It rained once during my stay at Pangkor Laut, a warm tropical torrent which lasted just one hour. This side of the Peninsula, along the Straits of Malacca, is spared much of the heavy monsoons which arrive between November and March, and even when it rains, you can still wear a swimsuit under your umbrella.
An IslandAir Skyvan scooped us out of Paradise and back to the mainland, in time to catch a Malaysia Airlines flight to Terengganu on the east coast of the Peninsula. Our destination was Tanjong Jara, a newly-renovated resort nestling along the South China Sea, and also owned by the YTL Corporation. Following an act like Pangkor Laut is tough, and Tanjong Jara certainly lacks that paradise touch. However, a Zenlike placidity permeates this resort, and the long colonnades and traditional decor conjure up visions of Buddhist temples and places of meditation.

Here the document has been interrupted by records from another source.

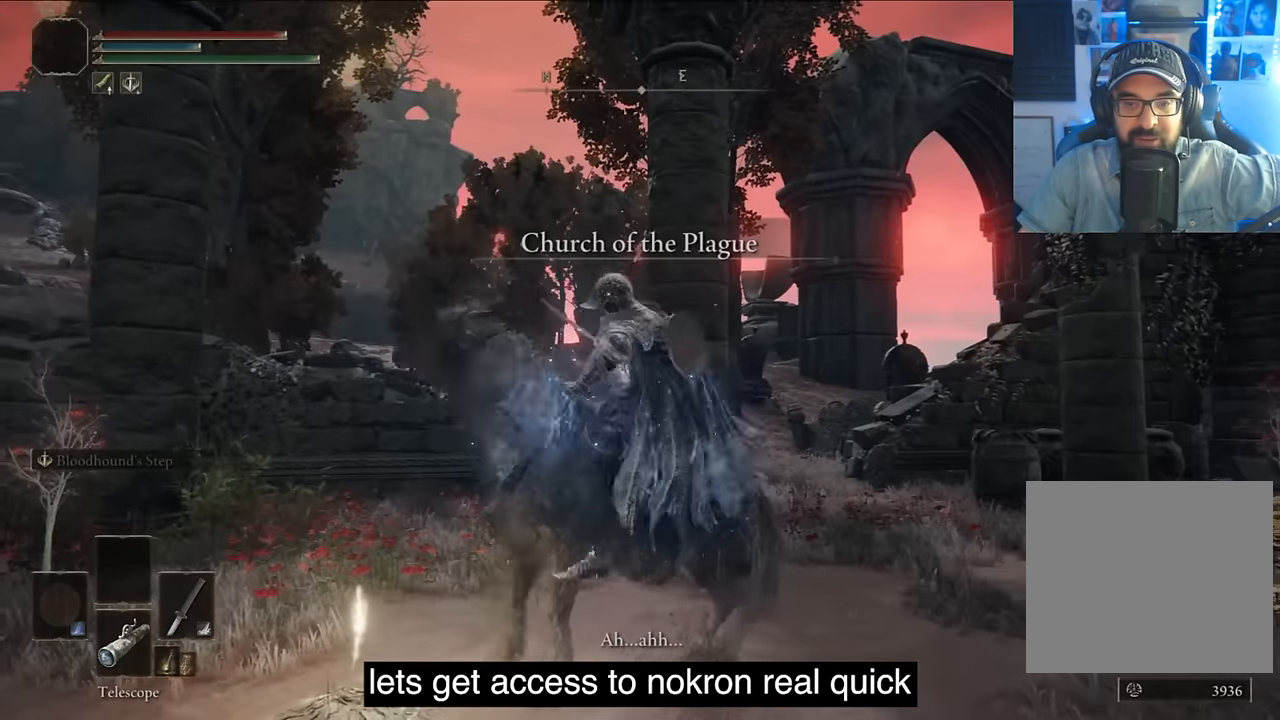
{"buttons": [], "left_stick": "center", "right_stick": "center", "events": []}
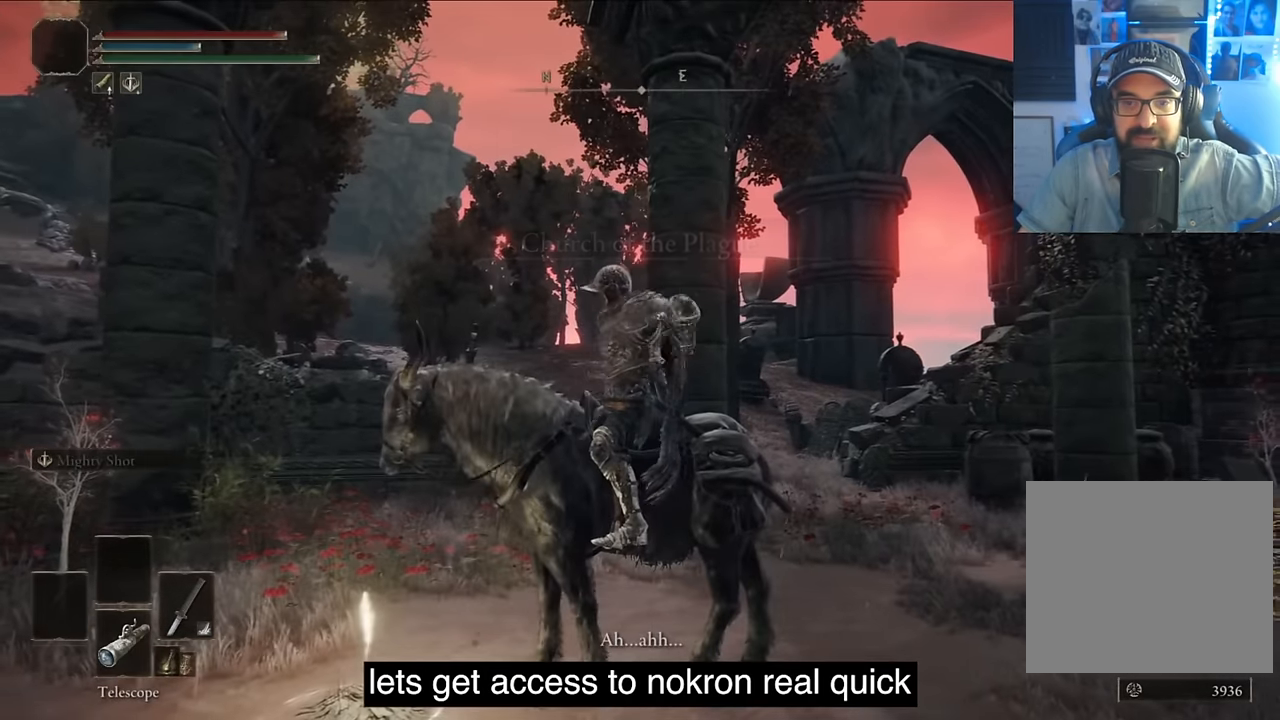
{"buttons": [], "left_stick": "center", "right_stick": "center", "events": [[67, "DPAD_LEFT", "down"], [167, "DPAD_LEFT", "up"]]}
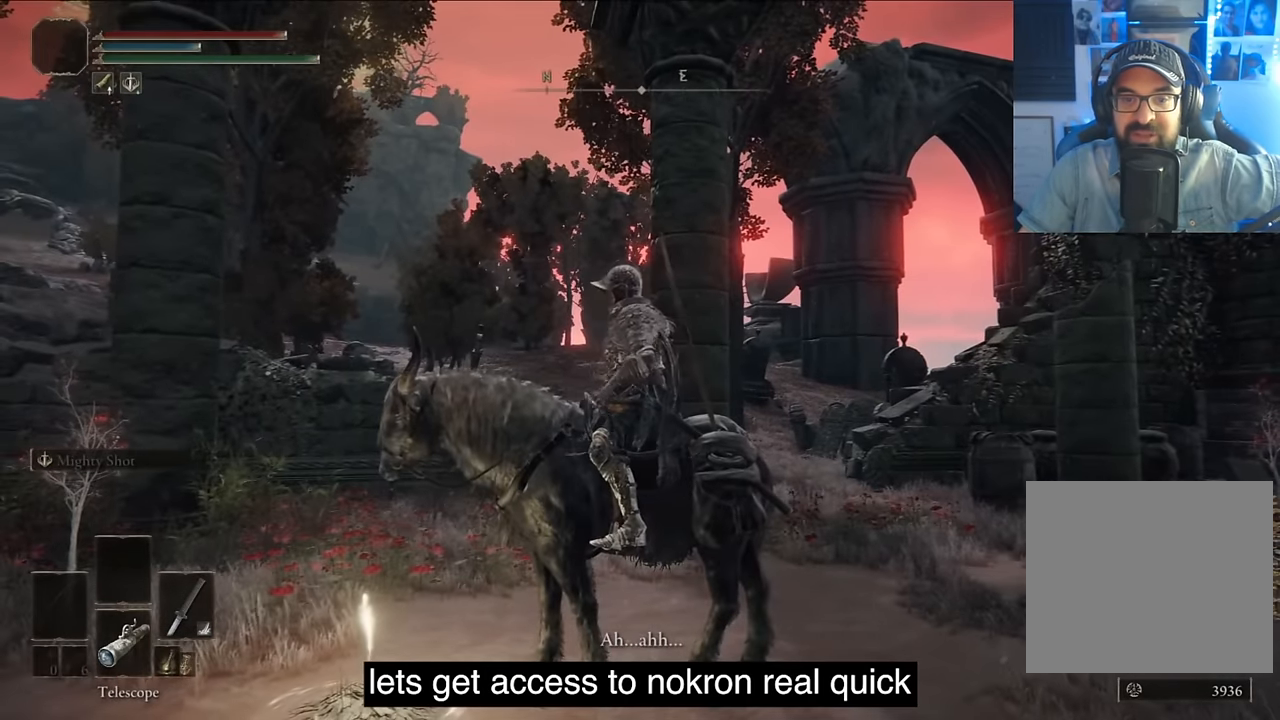
{"buttons": ["TRIANGLE", "L1"], "left_stick": "center", "right_stick": "center", "events": [[100, "TRIANGLE", "down"], [267, "L1", "down"]]}
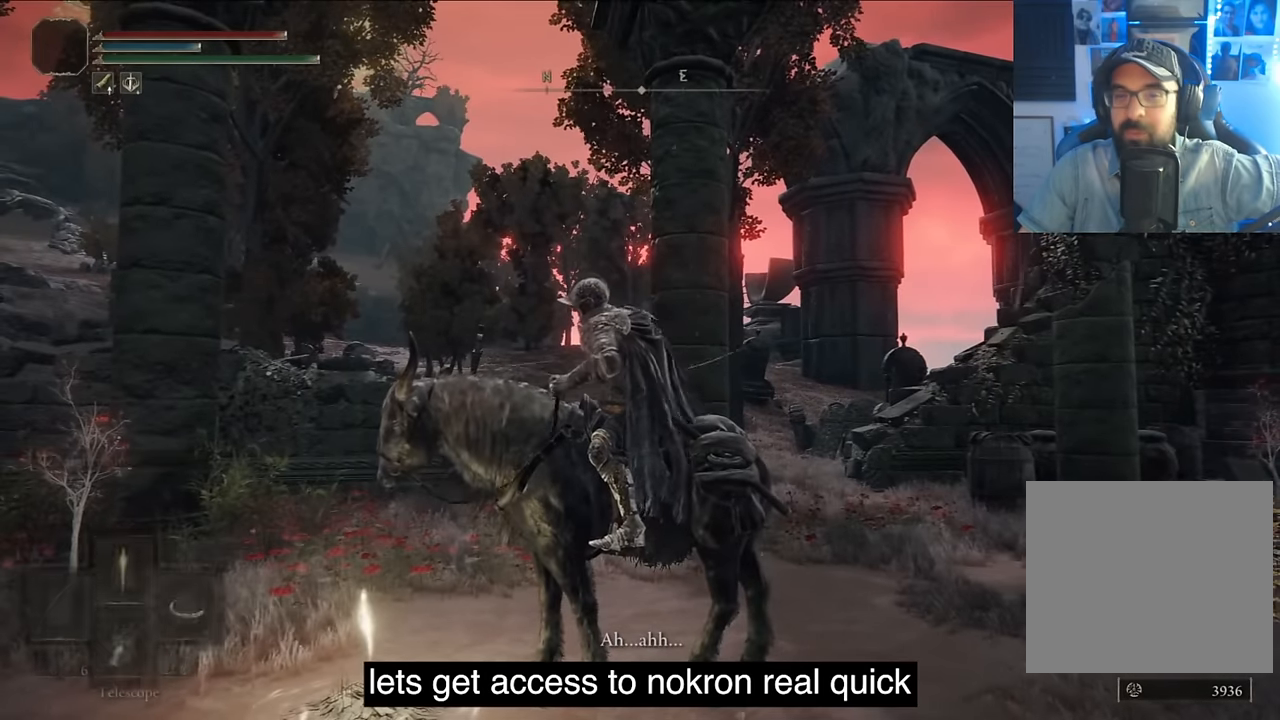
{"buttons": ["L1"], "left_stick": "center", "right_stick": "center", "events": [[33, "TRIANGLE", "up"], [100, "L1", "up"], [367, "right_stick", "down"], [383, "L1", "down"], [467, "right_stick", "center"]]}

Guests can choose to stay in Anjung (beach cottages), Serambi (ground floor rooms), or Bumbung (first floor rooms); like Pangkor Laut, these rooms are tastefully decorated in traditional Malay style, with all the mod cons of a five-star hotel-room. The resort has only recently reopened, so our visit was a sort of dress rehearsal for the 2000 season - we felt rather posh having the whole place almost to ourselves.
No time to bask in the quietude, however: on our first morning we were whisked to the island of Tenggol, where we donned snorkelling gear and swam above the coral reef, witnessing a cornucopia of brightly-coloured tropical fish and turtles. The next day we went upstream the hard way: on a gruelling day-long jungle trek to the spectacular Chemerong waterfall. Advice if you're thinking of doing such a trek: bring plenty of water and mosquito repellent, and don't even think about tigers - it's bad karma.